*AIM OF THE TASK*:
Without the pictures, give the records again exactly as they appear.

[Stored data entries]
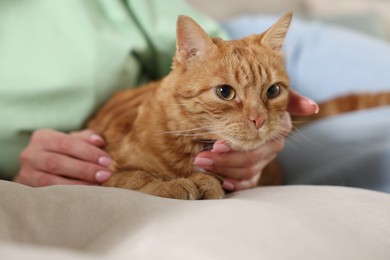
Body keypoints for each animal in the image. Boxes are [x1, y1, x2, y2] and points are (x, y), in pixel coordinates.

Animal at [86, 13, 292, 199]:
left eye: (273, 91)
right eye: (225, 92)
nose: (259, 119)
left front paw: (205, 182)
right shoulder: (105, 174)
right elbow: (138, 177)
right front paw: (173, 185)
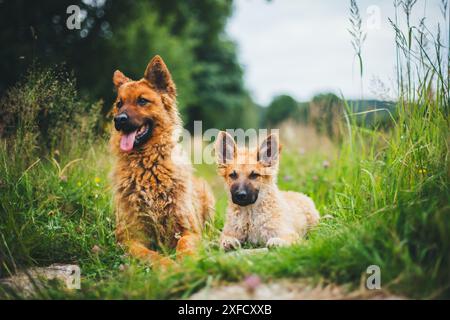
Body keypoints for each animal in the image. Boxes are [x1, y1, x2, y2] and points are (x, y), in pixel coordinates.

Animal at [109, 55, 214, 268]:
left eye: (142, 101)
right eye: (119, 104)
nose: (119, 120)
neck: (147, 166)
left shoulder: (189, 230)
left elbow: (184, 244)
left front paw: (186, 264)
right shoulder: (130, 239)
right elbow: (150, 255)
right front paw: (169, 267)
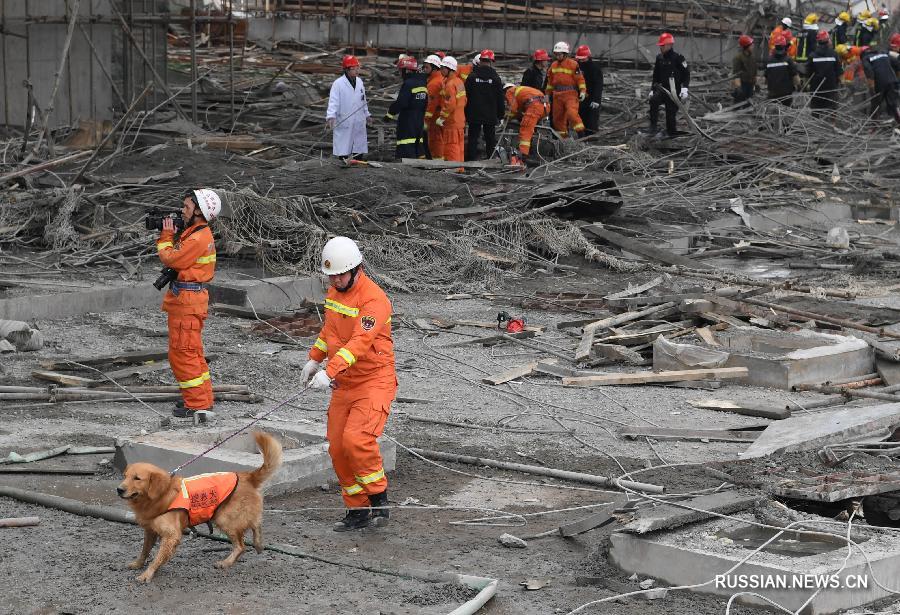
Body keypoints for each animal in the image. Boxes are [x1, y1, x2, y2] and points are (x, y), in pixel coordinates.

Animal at [117, 434, 282, 584]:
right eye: (125, 476)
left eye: (137, 478)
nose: (118, 489)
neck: (161, 494)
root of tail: (247, 476)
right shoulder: (150, 531)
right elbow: (145, 550)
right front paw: (138, 564)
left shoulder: (171, 536)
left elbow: (157, 558)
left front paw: (147, 574)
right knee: (256, 522)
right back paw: (258, 543)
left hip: (224, 518)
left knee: (241, 545)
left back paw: (226, 562)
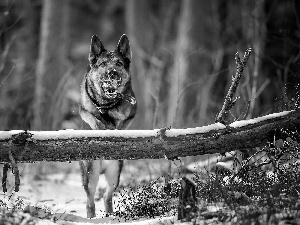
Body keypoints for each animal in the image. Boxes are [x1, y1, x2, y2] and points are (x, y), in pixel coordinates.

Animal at [79, 34, 137, 218]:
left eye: (119, 63)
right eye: (103, 64)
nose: (112, 73)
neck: (107, 104)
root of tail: (103, 166)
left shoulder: (131, 114)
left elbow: (122, 125)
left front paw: (115, 131)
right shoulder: (83, 110)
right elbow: (93, 118)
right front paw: (101, 128)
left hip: (115, 173)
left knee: (107, 195)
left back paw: (111, 215)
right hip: (91, 174)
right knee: (90, 199)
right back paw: (91, 217)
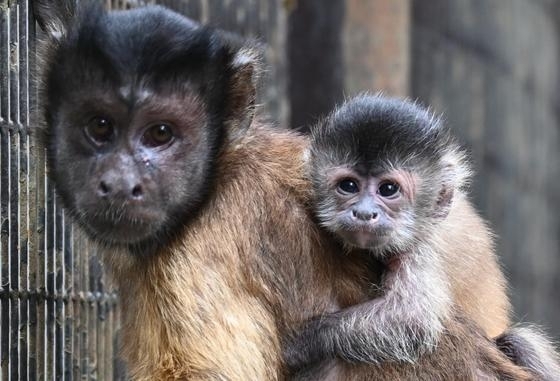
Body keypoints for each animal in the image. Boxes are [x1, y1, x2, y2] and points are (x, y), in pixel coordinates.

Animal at [286, 95, 556, 380]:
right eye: (348, 186)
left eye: (388, 189)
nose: (364, 212)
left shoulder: (422, 245)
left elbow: (413, 320)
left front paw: (303, 344)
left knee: (518, 340)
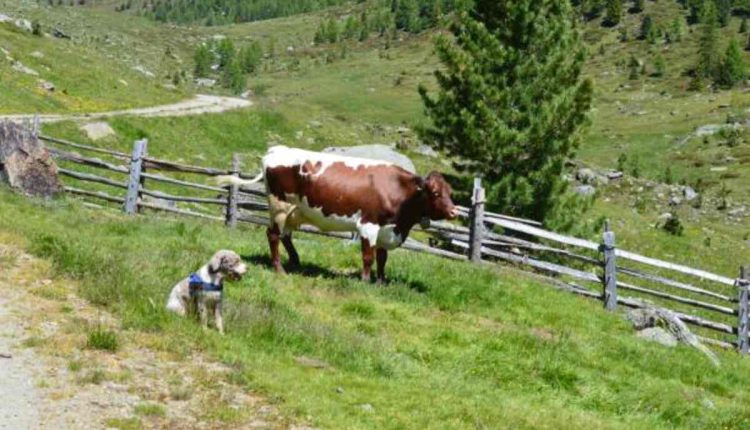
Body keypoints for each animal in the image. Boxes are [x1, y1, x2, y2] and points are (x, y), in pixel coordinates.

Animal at [217, 146, 458, 283]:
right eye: (435, 192)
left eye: (450, 192)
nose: (454, 211)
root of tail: (276, 150)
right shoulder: (368, 225)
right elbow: (368, 257)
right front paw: (365, 281)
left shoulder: (387, 229)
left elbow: (382, 258)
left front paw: (381, 281)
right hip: (280, 206)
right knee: (273, 235)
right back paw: (279, 269)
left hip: (295, 210)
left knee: (286, 236)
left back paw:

*YOUR RESPONSE*:
Body keypoints for each animal in the image. Boxes are [x1, y1, x2, y2] and points are (x, y), in pixel coordinates.

Animal at [86, 13, 292, 199]:
left eye: (273, 91)
right eye: (225, 92)
nose: (259, 119)
left front paw: (205, 182)
right shoulder: (105, 174)
right elbow: (138, 177)
right front paw: (173, 185)
Body keypoints for each animal in the image. Boxes are [x1, y1, x2, y2] and points are (x, y), in pixel coordinates.

Animal at [109, 55, 214, 268]:
left eye: (142, 101)
right eye: (119, 104)
nose: (119, 120)
neck: (147, 166)
left shoulder: (189, 230)
left elbow: (184, 244)
left front paw: (186, 264)
right shoulder: (130, 239)
right elbow: (150, 255)
right front paw: (169, 267)
Body keypoints for each animal in the image. Boxes are [x1, y1, x2, y2] and points are (x, y), in pixel coordinates.

Animal at [117, 434, 282, 584]:
right eye: (125, 476)
left eye: (137, 478)
nose: (118, 489)
neck: (161, 494)
root of tail: (247, 476)
right shoulder: (150, 531)
right elbow: (145, 550)
right front paw: (138, 564)
left shoulder: (171, 536)
left elbow: (157, 558)
left front paw: (147, 574)
right knee: (256, 522)
right back paw: (258, 543)
left hip: (224, 518)
left knee: (241, 545)
left back paw: (226, 562)
Body keypoints for each animal in the image. Boxes are [x1, y1, x2, y2] and points are (x, y), in pixel coordinates.

Animal at [79, 34, 137, 218]:
left eye: (119, 63)
right eye: (103, 64)
nose: (112, 73)
neck: (107, 104)
root of tail: (103, 166)
left shoulder: (131, 114)
left elbow: (122, 125)
left front paw: (115, 131)
right shoulder: (83, 110)
right elbow: (93, 118)
right front paw: (101, 128)
left hip: (115, 173)
left knee: (107, 195)
left back paw: (111, 215)
right hip: (91, 174)
right knee: (90, 199)
right back paw: (91, 217)
Body keypoints for each animal in the image. Boxes are [x1, y1, x2, y2] and points are (x, y), in pixel coordinates.

Animal at [286, 95, 556, 380]:
right eye: (348, 186)
left eye: (388, 189)
nose: (364, 212)
left shoulder: (422, 245)
left elbow: (413, 320)
left front paw: (303, 344)
left knee: (518, 340)
Body keypoints for each animal in the image. Boxes are [x1, y1, x2, y2] and points are (x, y), in pixel coordinates.

Animal at [217, 146, 458, 283]:
right eye: (435, 192)
left eye: (450, 192)
nose: (454, 211)
root of tail: (276, 150)
right shoulder: (368, 225)
right elbow: (368, 257)
right front paw: (365, 281)
left shoulder: (387, 229)
left elbow: (382, 258)
left front paw: (381, 281)
right hip: (280, 206)
right knee: (273, 235)
right back paw: (279, 269)
left hip: (295, 210)
left knee: (286, 236)
left back paw:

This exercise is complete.